Human keypoint data
Content starts

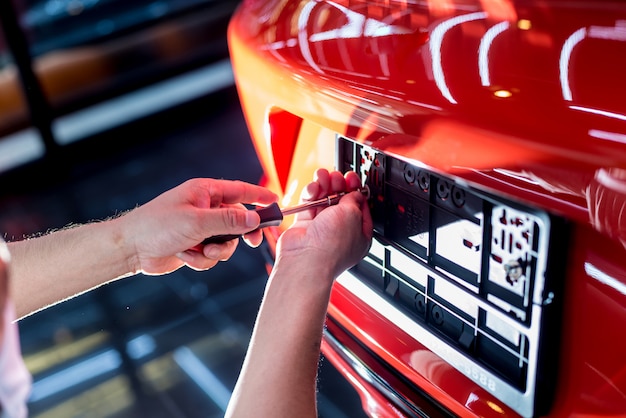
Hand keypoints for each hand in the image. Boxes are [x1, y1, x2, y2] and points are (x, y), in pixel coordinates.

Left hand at [116, 178, 276, 273]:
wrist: (131, 249)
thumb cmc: (157, 226)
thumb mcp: (196, 221)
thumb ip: (228, 220)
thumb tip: (254, 218)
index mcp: (205, 192)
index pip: (241, 190)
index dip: (260, 196)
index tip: (277, 201)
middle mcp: (205, 208)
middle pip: (238, 220)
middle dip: (240, 234)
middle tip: (252, 242)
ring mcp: (200, 228)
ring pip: (227, 242)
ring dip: (216, 250)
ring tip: (200, 250)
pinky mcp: (195, 245)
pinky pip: (212, 255)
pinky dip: (202, 259)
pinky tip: (185, 255)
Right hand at [276, 169, 372, 279]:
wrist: (306, 260)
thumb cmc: (331, 247)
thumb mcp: (353, 214)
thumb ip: (353, 199)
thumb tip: (353, 192)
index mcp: (359, 234)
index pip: (360, 207)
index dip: (356, 190)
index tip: (353, 178)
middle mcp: (341, 232)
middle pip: (341, 202)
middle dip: (338, 186)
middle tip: (337, 177)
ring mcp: (322, 229)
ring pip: (324, 201)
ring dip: (323, 186)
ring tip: (322, 176)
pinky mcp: (305, 227)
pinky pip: (309, 205)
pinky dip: (310, 194)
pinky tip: (313, 187)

Content ends

Try it —
Output each line above exactly as it stands, omitting the pictures.

Response to the task —
Hand keypoints for each hand in the image. Boxes are [x1, y1, x2, y2] and points are (x, y), in pixel coordinates.

Left hand at [116, 178, 276, 273]:
wrist: (131, 249)
thumb cmc: (157, 226)
thumb mcp: (196, 221)
thumb ip: (228, 220)
thumb tip: (254, 218)
index mcp: (205, 192)
index pip: (241, 190)
index dip: (260, 196)
index tip: (277, 201)
middle mcp: (205, 208)
middle pip: (238, 220)
middle dip: (240, 234)
middle tip: (252, 242)
ring mcp: (200, 228)
ring pip: (227, 242)
ring dip: (216, 250)
ring tip: (200, 250)
pinky mcp: (195, 245)
pinky pip: (212, 255)
pinky dip: (202, 259)
pinky tip: (185, 255)
Right hand at [276, 169, 372, 279]:
wrist: (306, 260)
thumb cmc: (331, 247)
thumb mcp: (353, 214)
thumb ip: (353, 199)
thumb tip: (353, 192)
index mcp: (359, 234)
index pip: (360, 207)
index dip: (356, 190)
index tip: (353, 178)
middle mcp: (341, 232)
middle pip: (341, 202)
middle dip: (338, 186)
middle tip: (337, 177)
ring mcp: (322, 229)
ring pip: (324, 201)
ring dip: (323, 186)
ring tip: (322, 176)
pinky mcp: (305, 227)
pinky pip: (309, 205)
pinky dip: (310, 194)
pinky tip: (313, 187)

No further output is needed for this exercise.